Use antiparasitários para prevenção

Prevenir é sempre melhor (e mais barato) do que tratar. Por isso, o uso contínuo de antiparasitários é indispensável na rotina de quem cuida de cães. Você pode escolher entre coleiras, pipetas, shampoos e comprimidos — o importante é que a proteção seja constante.

Na World Veterinária, você encontra soluções eficazes para cada perfil de pet, como:

Consulte sempre um profissional para escolher o método mais adequado ao seu pet. E lembre-se: a prevenção contínua é a chave para manter o ciclo de vida dos carrapatos longe da sua casa.

Perguntas frequentes sobre ciclo de vida dos carrapatos

Apesar de toda a prevenção, sempre restam dúvidas sobre o ciclo de vida do carrapato, afinal, estamos lidando com um parasita resistente e altamente adaptável. Respondemos às perguntas mais frequentes para te ajudar a proteger melhor seu pet e sua família.

Carrapato de cão pode passar para o ser humano?

Sim, pode, mas com algumas considerações importantes. O Rhipicephalus sanguineus, conhecido como carrapato-vermelho-do-cão, tem preferência por cães como hospedeiro, mas pode picar humanos em situações de infestação intensa ou falta de opção de hospedeiro.

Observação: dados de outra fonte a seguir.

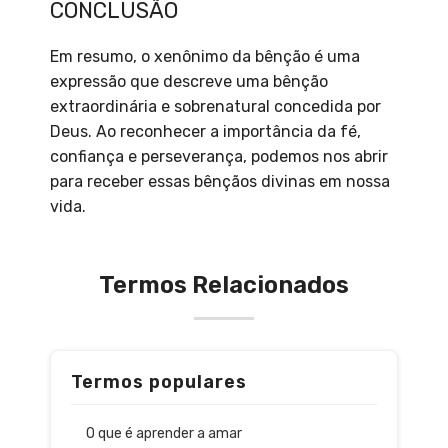
CONCLUSÃO
Em resumo, o xenônimo da bênção é uma
expressão que descreve uma bênção
extraordinária e sobrenatural concedida por
Deus. Ao reconhecer a importância da fé,
confiança e perseverança, podemos nos abrir
para receber essas bênçãos divinas em nossa
vida.
Termos Relacionados
Termos populares
O que é aprender a amar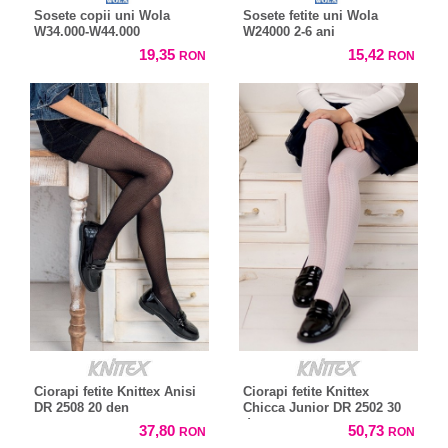
Sosete copii uni Wola
Sosete fetite uni Wola
W34.000-W44.000
W24000 2-6 ani
19,35
15,42
RON
RON
Ciorapi fetite Knittex Anisi
Ciorapi fetite Knittex
DR 2508 20 den
Chicca Junior DR 2502 30
den
37,80
50,73
RON
RON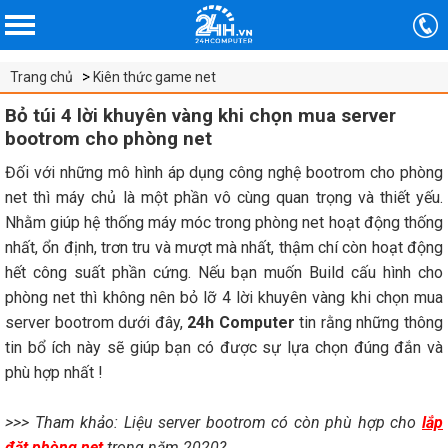
Trang chủ
Kiên thức game net
Bỏ túi 4 lời khuyên vàng khi chọn mua server
bootrom cho phòng net
Đối với những mô hình áp dụng công nghệ bootrom cho phòng
net thì máy chủ là một phần vô cùng quan trọng và thiết yếu.
Nhằm giúp hệ thống máy móc trong phòng net hoạt động thống
nhất, ổn định, trơn tru và mượt mà nhất, thậm chí còn hoạt động
hết công suất phần cứng. Nếu bạn muốn Build cấu hình cho
phòng net thì không nên bỏ lỡ 4 lời khuyên vàng khi chọn mua
server bootrom dưới đây,
24h Computer
tin rằng những thông
tin bổ ích này sẽ giúp bạn có được sự lựa chọn đúng đắn và
phù hợp nhất !
>>> Tham khảo: Liệu server bootrom có còn phù hợp cho
lắp
đặt phòng net
trong năm 2020?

Além disso, outras espécies, como o carrapato-estrela (Amblyomma sculptum), são ainda mais perigosas, pois não são específicas de uma única espécie animal. Eles parasitam cavalos, capivaras, cães e humanos, e transmitem doenças graves como a febre maculosa

Portanto, controlar a infestação no ambiente e nos animais é uma forma direta de reduzir o risco também para as pessoas da casa.

Quais doenças os carrapatos transmitem?

Os carrapatos são vetores de diversas doenças graves, tanto para cães quanto para humanos. Essas doenças são causadas por agentes infecciosos (como bactérias e protozoários) que o carrapato carrega e transmite ao picar o hospedeiro. As principais doenças transmitidas aos cães são:

  • Erliquiose;
  • Babesiose;
  • Anaplasmose;
  • Doença de Lyme.

Entre as doenças que também afetam humanos, destacam-se:

  • Febre maculosa (transmitida pelo carrapato-estrela);
  • Borreliose de Lyme;
  • Tularemia;
  • Babesiose humana.

Muitas dessas enfermidades podem evoluir rapidamente e causar complicações sérias, como anemia profunda, falência de órgãos e até a morte. O diagnóstico e o tratamento precoce são fundamentais.

Meu cão foi picado por um carrapato. Ele vai ficar doente?

Nem sempre. Para que uma doença seja transmitida, o carrapato precisa estar infectado com o agente causador, como a bactéria Ehrlichia canis, no caso da erliquiose. Além disso, o parasita precisa ficar fixado no animal por um tempo mínimo para que ocorra a transmissão, geralmente de 4 a 6 horas, dependendo da doença.

Mesmo assim, todo cão picado deve ser monitorado, especialmente nos 15 a 30 dias seguintes à exposição. Sinais como febre, falta de apetite, apatia, vômito, sangramentos e manchas pelo corpo podem indicar uma infecção. Ao menor sinal, procure um médico-veterinário para avaliação e exames.